Extrait du texte:

Cet échec montre que l’interventionnisme des États-Unis restera limité. Ils n’agiront que lorsque leurs intérêts seront directement menacés. Dans le cas contraire, leur intervention prendra d’autres formes qui ne mettent pas en danger la sécurité des soldats étasuniens.
Cette doctrine est illustré par la troisième grande intervention militaire de la période. Celle-ci a lieu en Bosnie en 1995 pour mettre fin au conflit qui déchirait l’ex-Yougoslavie depuis 3 ans et en particulier pour faire cesser le siège meurtrier de la ville de Sarajevo par les forces Serbes.

VIDEO 13 : Comment a commencé la guerre en Yougoslavie

Cette fois-ci les États-Unis (qui n’avaient pas d’intérêt personnel à défendre dans cette affaire) ont choisi de ne pas envoyer de troupes au sol et de se contenter de vagues de bombardements pour faire plier le gouvernement serbe. Ils ont choisi aussi de ne pas agir en leur nom mais par l’intermédiaire de l’OTAN.

En Yougoslavie s’opère un partage des tâches : tandis que les Casques bleus déployés par l’ONU tentent difficilement de protéger les civils en servant de bouclier humain (ils n’ont pas le droit de faire usage de leurs armes sauf s’ils sont directement pris pour cibles) comme ici en Bosnie en 1993, l’OTAN bombarde les villes de Serbie pour faire plier le gouvernement.

L’OTAN était un pacte militaire anti-soviétique qui aurait dû être dissout après la disparition de l’Union soviétique, mais les États-Unis souhaitent conserver cette alliance, qui pourra devenir, selon eux, une sorte de force internationale de maintien de la paix. Elle sera d’ailleurs mise à contribution une seconde fois en Yougoslavie quatre ans plus tard, lorsque la guerre reprendra, cette fois en les Serbes et les Kosovars. De nouveau les bombardements de l’OTAN obligeront les Serbes à accepter l’autonomie du Kosovo (1999). Enfin, elle jouera un rôle dans le renversement du dictateur Lybien Muhamar Kadhafi en 2011.

Note 14 : Voir le film de Ridley Scott « La chute du faucon noir »

 

Les limites du multilatéralisme

Durant cette décennie, les États-Unis parviennent à conjuguer la défense de leurs intérêts avec un réel souci de multilatéralisme : toutes leurs interventions sont concertées avec les principales grandes puissances et sont généralement placées sous l’égide de l’ONU. Plusieurs de leurs interventions ont été menées pour des raisons principalement humanitaires, comme en Yougoslavie ou en Somalie.

Les États-Unis veulent exporter leur modèle, mais ils entendent aussi rester maître de leur politique extérieure et ne jamais se retrouver contraints à agir contre leurs intérêts. Ils refusent notamment de se plier aux traités internationaux : ils ne ratifient pas le traité sur l’interdiction des essais nucléaires (1996), le Protocole de Kyoto sur la réduction des gaz à effet de serre (1997) ou le traité instituant la Cour pénale internationale (1998).

Consigne: Selon l'extrait sur l'interventionnisme des États-Unis, pourquoi ceux-ci n'ont-ils pas envoyé de troupes au sol en Bosnie en 1995 ? Répondez en une à trois phrases. La liste ci-dessous n'est pas utile ici.

Données fournies:
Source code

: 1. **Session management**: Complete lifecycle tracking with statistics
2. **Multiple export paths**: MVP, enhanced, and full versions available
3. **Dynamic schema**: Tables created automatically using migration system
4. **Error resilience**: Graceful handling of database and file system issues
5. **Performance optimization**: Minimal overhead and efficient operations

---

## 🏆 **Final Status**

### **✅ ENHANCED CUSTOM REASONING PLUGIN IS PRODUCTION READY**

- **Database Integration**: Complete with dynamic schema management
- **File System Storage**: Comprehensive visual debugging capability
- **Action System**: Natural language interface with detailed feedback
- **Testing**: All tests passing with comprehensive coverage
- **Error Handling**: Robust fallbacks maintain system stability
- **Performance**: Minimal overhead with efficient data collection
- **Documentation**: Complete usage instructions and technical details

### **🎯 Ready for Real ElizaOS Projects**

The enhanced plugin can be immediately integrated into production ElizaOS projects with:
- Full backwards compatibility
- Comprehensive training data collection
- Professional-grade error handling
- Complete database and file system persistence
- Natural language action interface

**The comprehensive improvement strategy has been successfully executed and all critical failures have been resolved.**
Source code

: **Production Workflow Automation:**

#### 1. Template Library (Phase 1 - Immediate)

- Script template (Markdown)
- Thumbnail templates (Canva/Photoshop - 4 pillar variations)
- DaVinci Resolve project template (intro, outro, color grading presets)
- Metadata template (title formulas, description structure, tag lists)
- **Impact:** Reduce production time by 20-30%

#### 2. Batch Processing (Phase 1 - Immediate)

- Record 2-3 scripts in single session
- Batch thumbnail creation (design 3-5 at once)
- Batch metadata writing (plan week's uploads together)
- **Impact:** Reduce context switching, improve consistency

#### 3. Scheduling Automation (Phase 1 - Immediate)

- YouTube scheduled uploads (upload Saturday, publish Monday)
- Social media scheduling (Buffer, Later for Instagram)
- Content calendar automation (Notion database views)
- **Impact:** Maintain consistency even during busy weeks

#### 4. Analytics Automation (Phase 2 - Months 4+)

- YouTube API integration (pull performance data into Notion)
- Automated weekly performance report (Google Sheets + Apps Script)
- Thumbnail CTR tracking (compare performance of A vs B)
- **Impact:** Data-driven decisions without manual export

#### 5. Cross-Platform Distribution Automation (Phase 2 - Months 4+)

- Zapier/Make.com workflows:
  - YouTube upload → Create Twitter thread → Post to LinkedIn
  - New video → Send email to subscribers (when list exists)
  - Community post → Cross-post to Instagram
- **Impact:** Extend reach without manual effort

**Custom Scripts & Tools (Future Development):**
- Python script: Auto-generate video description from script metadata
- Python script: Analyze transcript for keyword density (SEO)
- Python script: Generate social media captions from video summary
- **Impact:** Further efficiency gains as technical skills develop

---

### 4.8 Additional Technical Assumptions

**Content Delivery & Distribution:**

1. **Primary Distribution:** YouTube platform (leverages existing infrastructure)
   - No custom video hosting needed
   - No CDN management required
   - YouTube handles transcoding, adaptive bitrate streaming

Corrigé: Les États-Unis n'avaient pas d'intérêt personnel à défendre dans cette affaire. Or, selon leur doctrine, ils n'agissent directement que lorsque leurs intérêts sont menacés. Sinon, leur intervention prend des formes qui ne mettent pas en danger leurs soldats, comme les bombardements menés ici par l'intermédiaire de l'OTAN.